WHAT YOU SHOULD DO
Reproduce the records. Keep every word exact and include no images.

INFORMATION GIVEN
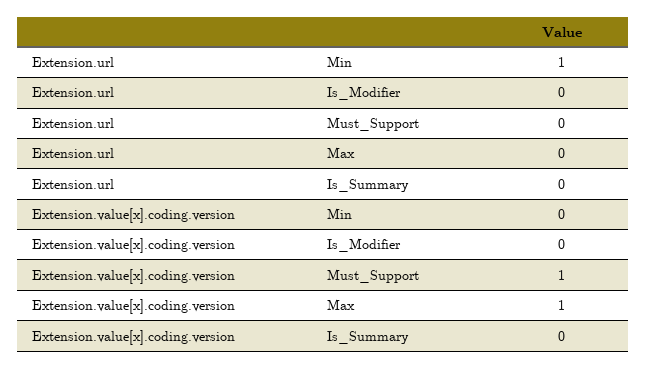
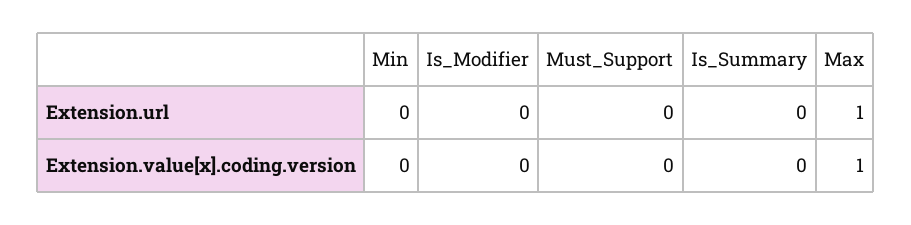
  {
    "Extension.url": {
-     "Min": 1,
+     "Min": 0,
      "Is_Modifier": 0,
      "Must_Support": 0,
-     "Max": 0,
+     "Max": 1,
      "Is_Summary": 0
    },
    "Extension.value[x].coding.version": {
      "Min": 0,
      "Is_Modifier": 0,
-     "Must_Support": 1,
+     "Must_Support": 0,
      "Max": 1,
      "Is_Summary": 0
    }
  }

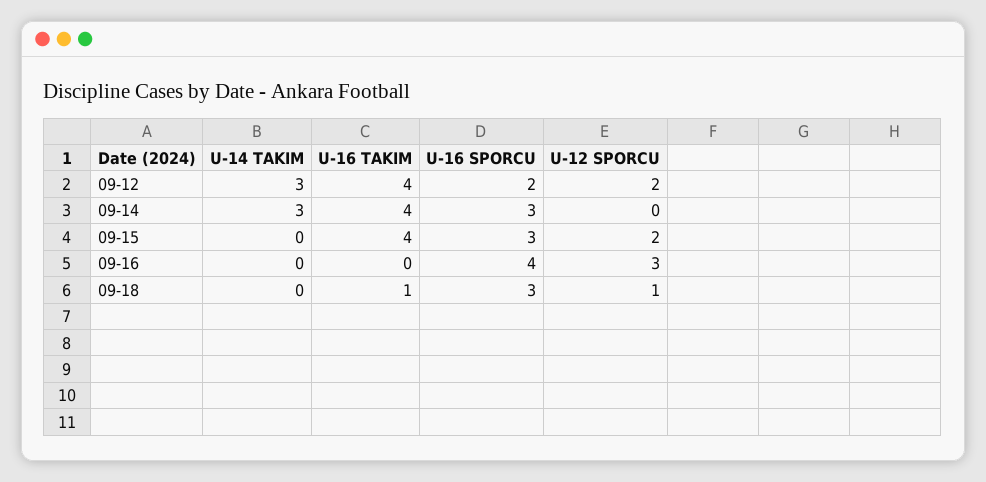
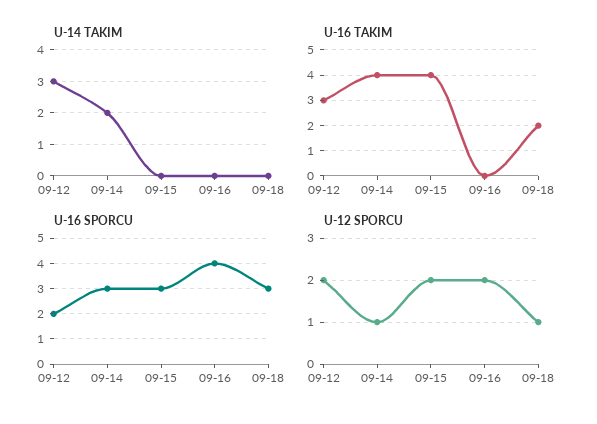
  {
    "U-14 TAKIM": {
      "09-12": 3,
-     "09-14": 3,
+     "09-14": 2,
      "09-15": 0,
      "09-16": 0,
      "09-18": 0
    },
    "U-16 TAKIM": {
-     "09-12": 4,
+     "09-12": 3,
      "09-14": 4,
      "09-15": 4,
      "09-16": 0,
-     "09-18": 1
+     "09-18": 2
    },
    "U-16 SPORCU": {
      "09-12": 2,
      "09-14": 3,
      "09-15": 3,
      "09-16": 4,
      "09-18": 3
    },
    "U-12 SPORCU": {
      "09-12": 2,
-     "09-14": 0,
+     "09-14": 1,
      "09-15": 2,
-     "09-16": 3,
+     "09-16": 2,
      "09-18": 1
    }
  }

REPLY
  {
    "Extension.url": {
-     "Min": 1,
+     "Min": 0,
      "Is_Modifier": 0,
      "Must_Support": 0,
-     "Max": 0,
+     "Max": 1,
      "Is_Summary": 0
    },
    "Extension.value[x].coding.version": {
      "Min": 0,
      "Is_Modifier": 0,
-     "Must_Support": 1,
+     "Must_Support": 0,
      "Max": 1,
      "Is_Summary": 0
    }
  }

  {
    "U-14 TAKIM": {
      "09-12": 3,
-     "09-14": 3,
+     "09-14": 2,
      "09-15": 0,
      "09-16": 0,
      "09-18": 0
    },
    "U-16 TAKIM": {
-     "09-12": 4,
+     "09-12": 3,
      "09-14": 4,
      "09-15": 4,
      "09-16": 0,
-     "09-18": 1
+     "09-18": 2
    },
    "U-16 SPORCU": {
      "09-12": 2,
      "09-14": 3,
      "09-15": 3,
      "09-16": 4,
      "09-18": 3
    },
    "U-12 SPORCU": {
      "09-12": 2,
-     "09-14": 0,
+     "09-14": 1,
      "09-15": 2,
-     "09-16": 3,
+     "09-16": 2,
      "09-18": 1
    }
  }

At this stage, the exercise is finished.